Fundamental Food Safety Standards

  • Author Kathleen Hill
  • Published May 27, 2011
  • Word count 527

Food safety standards are laws and regulations set by different agencies and independent bodies to ensure that the general public gets access to safe and fit food that is free of diseased or unsafe substances. Everywhere in the world, there are very many agencies and independent bodies tasked with this role of ensuring consumers get access to safe food, and there are other bodies and agencies tasked with ensuring the standards and measures are fully enforced.

For example, the World Health Organization is the most influential body that creates and sets in place food safety standards in Europe. In the US on the other hand, food safety regulations could be created and enforced by several independent bodies including the US Health and Human Services, the Food and Drug Administration, the Department of Agriculture, and individual state or regional groups.

Generally, food safety standards could cover very many areas including but not limited to how food is refrigerated or transported, food labeling, and food handling, and / or mixing of different types of foods. Some of the things that are addressed are such things as under what circumstances are foods declared unsafe and hence should be discarded, and how and when chemical and/ or bacterial contaminants should be inspected. As previously mentioned, the main goal of food and safety standard laws is to ensure the general public buys the safest uncontaminated food possible.

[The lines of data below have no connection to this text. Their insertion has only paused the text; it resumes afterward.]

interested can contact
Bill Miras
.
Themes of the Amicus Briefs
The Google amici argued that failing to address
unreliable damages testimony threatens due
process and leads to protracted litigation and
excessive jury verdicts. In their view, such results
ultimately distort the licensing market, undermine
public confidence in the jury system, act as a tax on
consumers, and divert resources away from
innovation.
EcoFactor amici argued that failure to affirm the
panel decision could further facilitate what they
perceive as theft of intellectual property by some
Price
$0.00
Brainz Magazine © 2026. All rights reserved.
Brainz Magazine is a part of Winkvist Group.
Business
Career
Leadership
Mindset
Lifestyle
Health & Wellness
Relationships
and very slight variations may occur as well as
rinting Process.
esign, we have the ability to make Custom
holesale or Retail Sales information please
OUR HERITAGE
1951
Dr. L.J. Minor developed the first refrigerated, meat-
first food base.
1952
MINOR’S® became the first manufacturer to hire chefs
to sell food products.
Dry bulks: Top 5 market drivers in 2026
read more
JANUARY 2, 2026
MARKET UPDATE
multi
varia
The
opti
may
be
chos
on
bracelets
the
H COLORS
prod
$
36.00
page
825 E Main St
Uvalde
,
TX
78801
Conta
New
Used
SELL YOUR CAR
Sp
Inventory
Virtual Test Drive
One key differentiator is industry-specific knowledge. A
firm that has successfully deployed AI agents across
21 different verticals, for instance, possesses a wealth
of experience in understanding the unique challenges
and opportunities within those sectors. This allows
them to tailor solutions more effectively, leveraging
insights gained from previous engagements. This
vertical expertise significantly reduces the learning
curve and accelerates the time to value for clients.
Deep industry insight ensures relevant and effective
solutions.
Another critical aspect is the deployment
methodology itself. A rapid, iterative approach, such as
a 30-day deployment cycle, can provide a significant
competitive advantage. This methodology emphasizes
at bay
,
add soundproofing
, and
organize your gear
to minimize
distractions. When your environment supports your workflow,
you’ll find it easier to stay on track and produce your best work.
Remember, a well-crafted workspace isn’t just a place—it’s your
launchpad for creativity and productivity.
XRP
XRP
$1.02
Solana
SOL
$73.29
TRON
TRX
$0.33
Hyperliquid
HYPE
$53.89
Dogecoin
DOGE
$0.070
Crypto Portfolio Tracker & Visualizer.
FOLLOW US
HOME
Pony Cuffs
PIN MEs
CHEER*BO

Nonetheless, it is apparent that purposeful infringement of the regulations and standards of food and safety always does not address some important issues. Just recently, an extensive piece of information was published by the New York Times in regards to how easy it was with the present laws, to miss the harmful E. coli bacteria found on ground beef. Frequent cases of food poisoning and such revelations in the US and across the world call to urgent attention the ambiguities existing in food safety standards.

Note however that the loopholes could also exist when food safety measures and the inspection process is shared by more than one body. For instance, at the state level, a food inspector should ensure food is consumable and safe, and that it poses no health hazard to consumers and that it meets all procedures and requirements needed to be labeled in a particular way. Being aware of the definition of such things as ‘natural’, ‘organic’, etc could mean strictly following set legislation.

It is without a doubt true that for people who produce and manufacture food, meeting set food safety standards can be an arduous task. But on the flip side of the coin, selling unsafe food items creates a major health risk to the general public and subsequently makes the company responsible. A food manufacturing company that makes the public sick, kills people, or injures them permanently because of professional negligence or disregarding of the law, because of ignorance, or lack of inspection is bound to suffer economically, normally for a very long period of time.

Even so, it should be mentioned that complying with all standards is a very complicated process, but food manufacturing companies should always ensure all employees are fully trained of the set rules and regulations.